Here, the immediate threat of the second player is getting 8 and 9, opening triplets (3,8,9), (4,6,9) and (4,7,8). If we pick something outside of these three sets (eg 14), he gets 9, so we need 6, then he gets 8, so we need 7, then he gets 3 and draws. So, we need to get one of these numbers. Which? 3) He gets 9, then we get 6, he gets 7, we get 8, he gets 14, we get 16. Drawish. 6) He gets 8, we pick 7, he gets 9, we pick 3, he gets 16, we pick 14, he gets 12. Maybe winning but I haven't checked if this is the optimal play. 8) Second player gets 9, we get 6, he gets 14, we get 16, he picks 7. Drawish. 9A) Second player gets 7, we get 8, he gets 14, we get 16 and he loses, he cannot defend against 3,8,9 and 2,9,12 while losing all his chances. 9B) Second player gets 8, we get 7, he gets 16, we get 14, he gets 12. This seems promising.

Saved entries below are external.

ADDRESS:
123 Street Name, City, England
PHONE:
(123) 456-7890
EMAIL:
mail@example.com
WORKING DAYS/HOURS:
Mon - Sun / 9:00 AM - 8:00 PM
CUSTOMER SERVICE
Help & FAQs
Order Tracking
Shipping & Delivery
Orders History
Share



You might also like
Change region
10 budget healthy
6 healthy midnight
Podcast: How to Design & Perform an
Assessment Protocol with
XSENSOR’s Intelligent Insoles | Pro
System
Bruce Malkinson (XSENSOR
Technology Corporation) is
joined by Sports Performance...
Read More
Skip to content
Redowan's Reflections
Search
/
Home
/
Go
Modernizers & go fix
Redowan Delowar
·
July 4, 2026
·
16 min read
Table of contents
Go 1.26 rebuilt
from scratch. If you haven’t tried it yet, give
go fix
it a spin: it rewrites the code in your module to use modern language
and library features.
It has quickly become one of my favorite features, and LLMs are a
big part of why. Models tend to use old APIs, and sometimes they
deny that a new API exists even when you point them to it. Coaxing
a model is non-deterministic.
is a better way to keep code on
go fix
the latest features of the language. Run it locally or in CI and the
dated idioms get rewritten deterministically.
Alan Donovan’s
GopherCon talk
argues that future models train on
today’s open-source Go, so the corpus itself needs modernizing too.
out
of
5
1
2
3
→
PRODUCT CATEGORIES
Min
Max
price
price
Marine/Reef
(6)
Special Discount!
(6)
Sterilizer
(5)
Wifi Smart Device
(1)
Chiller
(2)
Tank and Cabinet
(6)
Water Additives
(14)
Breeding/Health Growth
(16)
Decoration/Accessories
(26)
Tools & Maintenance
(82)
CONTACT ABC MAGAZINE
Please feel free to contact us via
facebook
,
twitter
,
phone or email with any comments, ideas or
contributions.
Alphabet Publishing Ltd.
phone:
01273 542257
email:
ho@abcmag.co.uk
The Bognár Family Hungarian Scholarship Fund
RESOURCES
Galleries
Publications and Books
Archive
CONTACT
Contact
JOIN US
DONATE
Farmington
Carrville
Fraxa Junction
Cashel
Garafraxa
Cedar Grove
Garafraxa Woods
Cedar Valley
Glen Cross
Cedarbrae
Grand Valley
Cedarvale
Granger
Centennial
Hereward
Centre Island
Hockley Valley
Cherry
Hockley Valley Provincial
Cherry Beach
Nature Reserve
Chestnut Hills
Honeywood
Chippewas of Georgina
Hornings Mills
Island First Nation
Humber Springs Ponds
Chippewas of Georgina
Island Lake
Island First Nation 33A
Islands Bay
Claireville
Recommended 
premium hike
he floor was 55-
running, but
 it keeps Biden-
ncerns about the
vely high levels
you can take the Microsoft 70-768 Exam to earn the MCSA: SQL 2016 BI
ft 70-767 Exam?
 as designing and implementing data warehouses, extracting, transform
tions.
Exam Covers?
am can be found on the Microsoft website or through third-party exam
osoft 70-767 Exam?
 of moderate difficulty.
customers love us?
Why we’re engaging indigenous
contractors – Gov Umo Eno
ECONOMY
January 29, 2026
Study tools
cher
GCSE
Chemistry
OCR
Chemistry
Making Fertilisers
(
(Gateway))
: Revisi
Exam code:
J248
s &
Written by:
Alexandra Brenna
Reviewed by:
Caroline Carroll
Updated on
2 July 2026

Now, number 210 is the threat. We get 15 and complete it. He lacks 7 and cannot get it. He can't get to 225 either, and there are no number closer or equal distance to 220.

Finally, analyzing what would happen if we start with the other candidate - number 4. Obviously, if he picks anything but 2 we refer to 2,4 case above. So, the options left are similar to the case above, only with players inverted. If we pick anything but 14 or 16, he gets 14 or 16, depending what we got. We cannot block both (14,16) and (2,8,14)/(2,7,16). 16 fails to picking 8 and 9 (we need to block with 14 and 12, but 3,8,9 remains). 14 is plausible, he cannot make a triplet, we block him. (he 9, we 12), (he 16, we 7), (he 8, we 3)... we end up with 7 again and can make 210 as 3,7,10, winning the game again.

So, the game will end with first player winning with score 210 if both play optimally. There are two possible first moves, after which most other moves are forced.